PARTS OF THE EXERCISE
• 1. According to the Form 8-K excerpt, what interest rate applies to principal or interest on the note that is not paid when due?
• 2. Summarize the Form 8-K excerpt in two sentences.
• 3. Continue the Form 8-K excerpt from its final sentence onward.

SOURCE PASSAGE

┄┄┄┄┄┄

SECURITIES AND EXCHANGE COMMISSION

Washington, D.C. 20549

 

FORM 8-K

 

CURRENT REPORT

 

PURSUANT TO SECTION 13 OR 15(d) OF

THE SECURITIES EXCHANGE ACT OF 1934

 

Date of Report (Date of earliest event reported): November 15, 2017

 

THE CHRON ORGANIZATION, INC.

(Exact name of registrant as specified in its charter)

 

Nevada   000-55771   20-8881686

(State or other jurisdiction

of incorporation)

 

(Commission

File Number)

 

(I.R.S. Employer

Identification Number)

 

5851 Legacy Circle, Suite 600

Plano, Texas 75024

(Address of principal executive offices) (zip code)

 

(972) 900-2870

(Registrant’s telephone number, including area code)

 

N/A

(Former name or former address, if changed since last report)

 

Check the appropriate box below if the Form 8-K filing is intended to simultaneously satisfy the filing obligation of the registrant under any of the following provisions (see General Instruction A.2. below):

 

[  ] Written communications pursuant to Rule 425 under the Securities Act (17 CFR 230.425)
   
[  ] Soliciting material pursuant to Rule 14a-12 under the Exchange Act (17 CFR 240.14a-12)
   
[  ] Pre-commencement communications pursuant to Rule 14d-2(b) under the Exchange Act (17 CFR 240.14d-2(b))
   
[  ] Pre-commencement communications pursuant to Rule 13e-4(c) under the Exchange Act (17 CFR 240.13e-4(c)).

 

 

 

 
 

 

Item 1.01 Entry into a Material Definitive Agreement

 

Effective on November 15, 2017, The Chron Organization, Inc. (the “Company”) completed the sale to Crown Bridge Partners, LLC (“Crown Bridge”) pursuant to a Securities Purchase Agreement (the “SPA”) of a convertible promissory note in the aggregate principal amount of up to $138,000 (the “November 2017 Crown Bridge Note” or “note”) and a common stock purchase warrant to purchase 920,000 shares of the Company’s Class A Common Stock (the “November 2017 Crown Bridge Warrant”), both of which were dated November 3, 2017. Crown Bridge purchased the note and agreed to pay aggregate consideration of up to $120,000 with an original issue discount of $18,000 in tranches as follows: $46,000 of principal amount was funded by payment of $40,000 on the effective date and the balance may be funded in Crown Bridge’s sole discretion at any time. The first tranche of funding under the November 2017 Crown Bridge Note carries a prorated original issue discount of $6,000.00 and bears interest at the rate of 5% per year. Interest accrues daily on the outstanding principal amount of the note at a rate per annum equal to 5% on the basis of a 365-day year. Any amount of principal or interest on this note which is not paid when due shall bear interest at the rate of the lesser of (i) twelve (12%) per annum or (ii) the maximum amount allowed by law from the due date thereof until the same is paid. The principal amount of the note and interest are payable on the maturity date which is 12 months after the funding date of each tranche.

┄┄┄┄┄┄

Data records
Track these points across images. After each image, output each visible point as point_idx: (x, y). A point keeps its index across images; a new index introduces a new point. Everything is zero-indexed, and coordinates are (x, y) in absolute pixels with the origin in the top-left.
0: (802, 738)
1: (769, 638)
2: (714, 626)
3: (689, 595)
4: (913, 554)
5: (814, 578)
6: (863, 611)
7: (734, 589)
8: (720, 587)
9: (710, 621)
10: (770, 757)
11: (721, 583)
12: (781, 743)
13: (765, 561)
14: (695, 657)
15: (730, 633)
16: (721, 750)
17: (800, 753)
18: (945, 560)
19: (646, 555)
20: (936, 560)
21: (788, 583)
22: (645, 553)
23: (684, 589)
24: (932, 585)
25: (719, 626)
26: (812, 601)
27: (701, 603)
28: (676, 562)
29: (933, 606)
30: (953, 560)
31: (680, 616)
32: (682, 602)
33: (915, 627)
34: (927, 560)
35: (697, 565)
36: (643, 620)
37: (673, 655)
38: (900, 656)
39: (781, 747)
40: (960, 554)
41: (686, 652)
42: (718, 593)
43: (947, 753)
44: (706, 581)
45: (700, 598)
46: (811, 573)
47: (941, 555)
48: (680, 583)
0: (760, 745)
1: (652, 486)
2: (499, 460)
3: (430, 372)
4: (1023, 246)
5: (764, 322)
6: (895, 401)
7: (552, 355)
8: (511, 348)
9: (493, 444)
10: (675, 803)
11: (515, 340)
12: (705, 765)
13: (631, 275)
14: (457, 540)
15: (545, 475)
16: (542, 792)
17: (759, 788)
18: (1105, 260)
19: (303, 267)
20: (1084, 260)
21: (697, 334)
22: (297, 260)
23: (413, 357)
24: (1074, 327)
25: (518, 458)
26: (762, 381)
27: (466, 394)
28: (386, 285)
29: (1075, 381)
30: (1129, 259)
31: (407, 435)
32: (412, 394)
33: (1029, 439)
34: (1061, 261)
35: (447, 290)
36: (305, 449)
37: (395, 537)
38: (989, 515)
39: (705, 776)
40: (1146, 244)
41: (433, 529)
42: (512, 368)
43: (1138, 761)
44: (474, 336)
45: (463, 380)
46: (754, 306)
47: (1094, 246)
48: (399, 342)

┄┄┄┄┄┄

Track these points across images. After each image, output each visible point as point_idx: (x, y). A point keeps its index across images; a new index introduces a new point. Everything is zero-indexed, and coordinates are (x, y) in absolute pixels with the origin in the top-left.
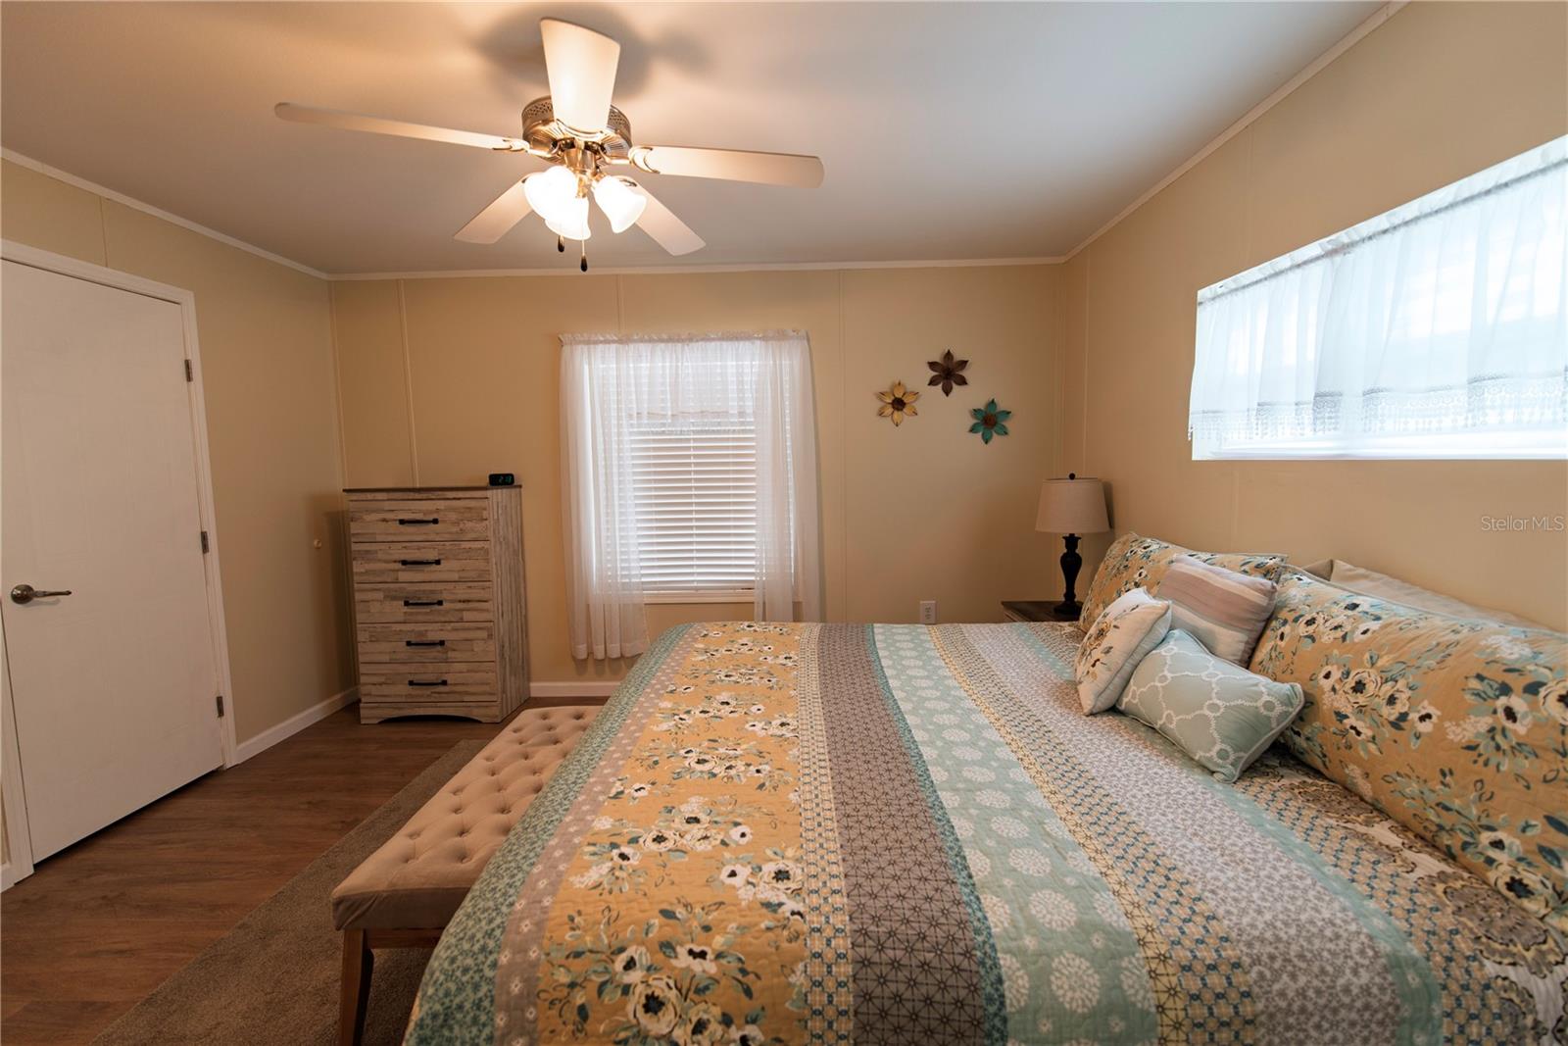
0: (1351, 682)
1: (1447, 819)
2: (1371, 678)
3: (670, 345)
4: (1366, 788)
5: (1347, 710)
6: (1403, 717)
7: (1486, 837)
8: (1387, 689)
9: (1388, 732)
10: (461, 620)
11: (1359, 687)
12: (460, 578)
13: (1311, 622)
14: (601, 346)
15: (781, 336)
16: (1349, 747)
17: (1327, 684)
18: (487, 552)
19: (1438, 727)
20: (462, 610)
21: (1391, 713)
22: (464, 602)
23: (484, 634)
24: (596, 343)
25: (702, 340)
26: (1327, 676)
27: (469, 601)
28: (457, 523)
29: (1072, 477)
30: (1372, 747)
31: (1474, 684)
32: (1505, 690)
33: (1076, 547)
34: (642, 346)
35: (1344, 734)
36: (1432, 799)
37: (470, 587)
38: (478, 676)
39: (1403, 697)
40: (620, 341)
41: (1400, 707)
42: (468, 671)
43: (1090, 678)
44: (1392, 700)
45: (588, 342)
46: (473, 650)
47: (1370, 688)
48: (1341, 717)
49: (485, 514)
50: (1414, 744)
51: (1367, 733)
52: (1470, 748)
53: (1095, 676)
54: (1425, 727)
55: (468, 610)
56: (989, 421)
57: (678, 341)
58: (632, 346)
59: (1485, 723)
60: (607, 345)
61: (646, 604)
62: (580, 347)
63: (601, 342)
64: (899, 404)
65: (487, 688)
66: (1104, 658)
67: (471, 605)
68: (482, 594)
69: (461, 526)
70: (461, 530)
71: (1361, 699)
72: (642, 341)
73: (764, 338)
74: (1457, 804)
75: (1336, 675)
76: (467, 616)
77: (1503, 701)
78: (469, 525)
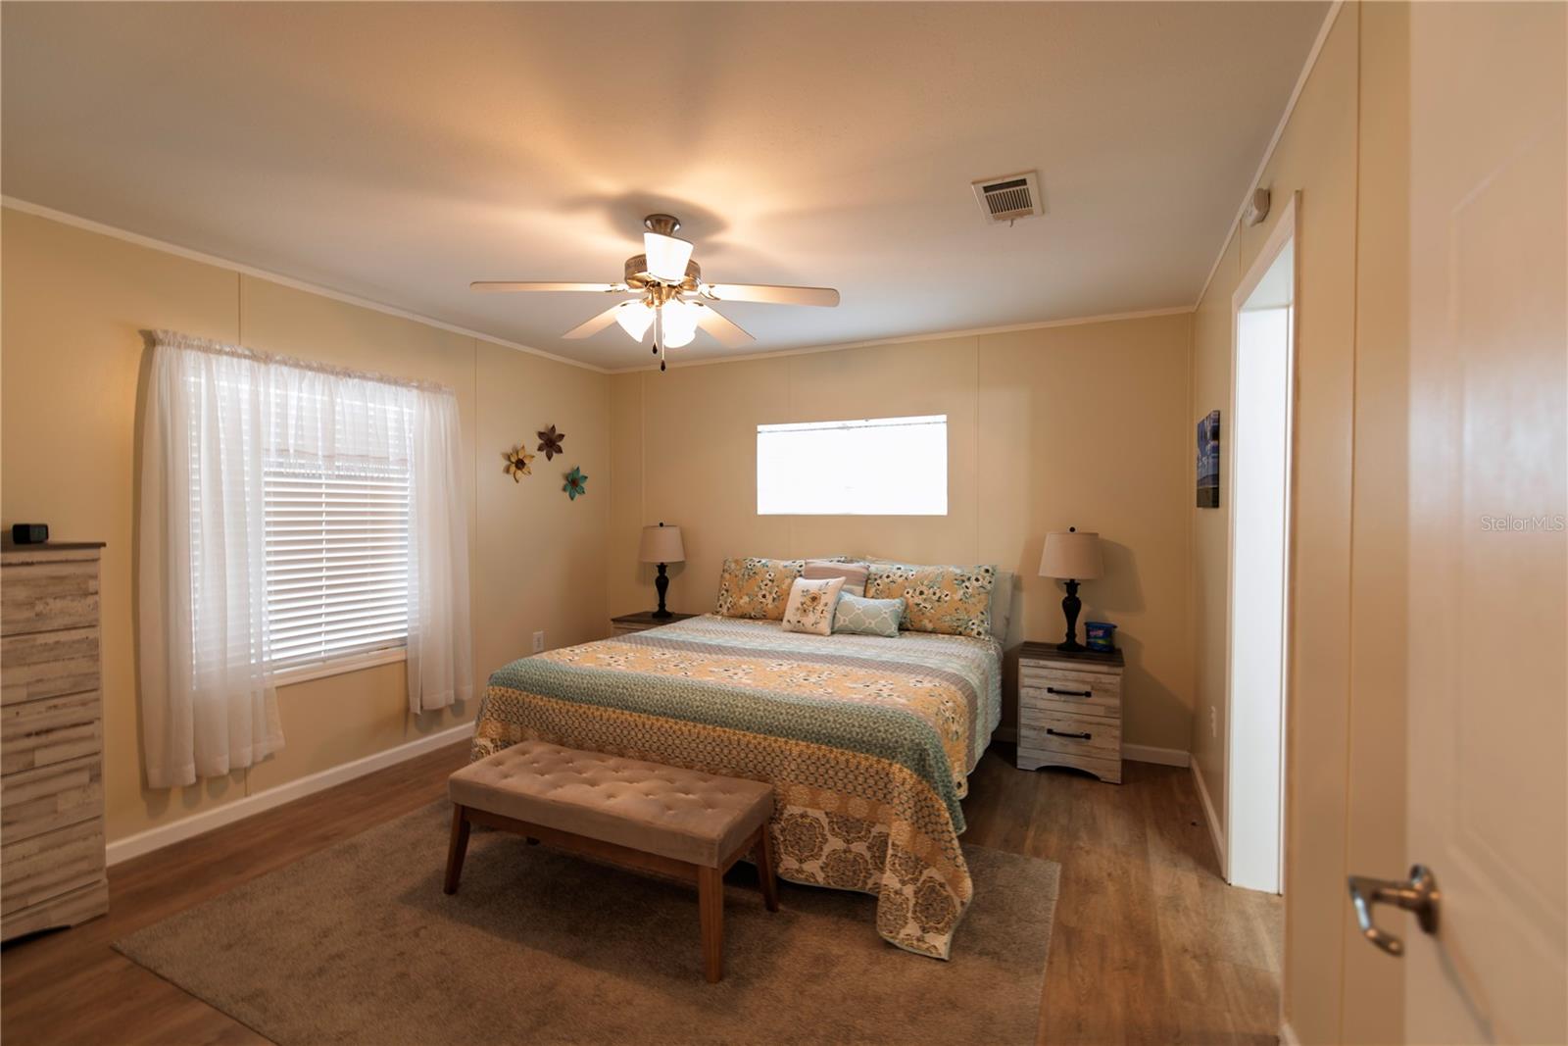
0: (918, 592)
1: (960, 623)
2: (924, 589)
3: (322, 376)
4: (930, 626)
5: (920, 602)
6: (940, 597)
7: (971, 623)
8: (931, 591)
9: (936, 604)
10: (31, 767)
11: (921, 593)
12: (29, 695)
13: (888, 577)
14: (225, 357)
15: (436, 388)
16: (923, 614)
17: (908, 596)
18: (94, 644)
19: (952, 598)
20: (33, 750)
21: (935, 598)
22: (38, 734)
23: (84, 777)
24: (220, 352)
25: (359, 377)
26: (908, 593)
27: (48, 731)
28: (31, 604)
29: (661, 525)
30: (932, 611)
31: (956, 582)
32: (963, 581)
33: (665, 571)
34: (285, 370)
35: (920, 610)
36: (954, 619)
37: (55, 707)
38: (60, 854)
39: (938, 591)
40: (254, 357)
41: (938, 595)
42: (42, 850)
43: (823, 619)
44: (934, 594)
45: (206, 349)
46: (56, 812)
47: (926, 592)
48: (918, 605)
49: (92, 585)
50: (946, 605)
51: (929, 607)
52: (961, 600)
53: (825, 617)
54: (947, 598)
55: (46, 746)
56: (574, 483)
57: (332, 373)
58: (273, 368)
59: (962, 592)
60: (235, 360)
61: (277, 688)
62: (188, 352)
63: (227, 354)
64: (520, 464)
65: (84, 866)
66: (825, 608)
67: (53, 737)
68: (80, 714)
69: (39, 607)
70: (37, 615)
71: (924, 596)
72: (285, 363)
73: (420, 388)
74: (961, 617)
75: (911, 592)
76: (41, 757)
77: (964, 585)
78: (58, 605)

┄┄┄┄┄┄

ANSWERS FOR EACH ITEM
• 1. The lesser of 12% per annum or the maximum amount allowed by law, from the due date until the amount is paid.

• 2. Effective November 15, 2017, The Chron Organization, Inc. sold Crown Bridge Partners, LLC a convertible promissory note with a principal amount of up to $138,000 and a warrant to purchase 920,000 shares of its Class A Common Stock, both dated November 3, 2017. Crown Bridge agreed to pay up to $120,000 in tranches, funding the first $46,000 of principal with a $40,000 payment, and the note bears interest at 5% per year, with principal and interest due 12 months after each tranche is funded.

• 3.
Crown Bridge is entitled to, at any time or from time to time, convert the Note into shares of our common stock, at a conversion price per share equal to sixty percent (60%) of the lowest traded price of the common stock during the twenty (20) trading days immediately preceding the date of the date of conversion, upon the terms and subject to the conditions of the note. The conversion price of the note is subject to adjustment in the event of stock splits, stock dividends and similar corporate events. In addition, the conversion price is subject to adjustment if we issue or sell convertible promissory notes that are convertible for a consideration per share less than the conversion price then in effect or includes a longer look back period than provided in the note. If this should occur, the conversion price is reduced to the lowest price at which these securities were issued or are exercisable or in the case of a more favorable look back period, the look back period shall be adjusted to such greater number of days. The note contains representations, warranties, events of default, beneficial ownership limitations, prepayment options, and other provisions that are customary of similar instruments.

 

The note is not convertible to the extent that (a) the number of shares of our common stock beneficially owned by Crown Bridge and (b) the number of shares of our common stock issuable upon the conversion of the note or otherwise would result in the beneficial ownership by Investor of more than 4.99% of our then outstanding common stock. This ownership limitation can be increased or decreased to any percentage not exceeding 9.99% by Crown Bridge upon 61 days notice to us.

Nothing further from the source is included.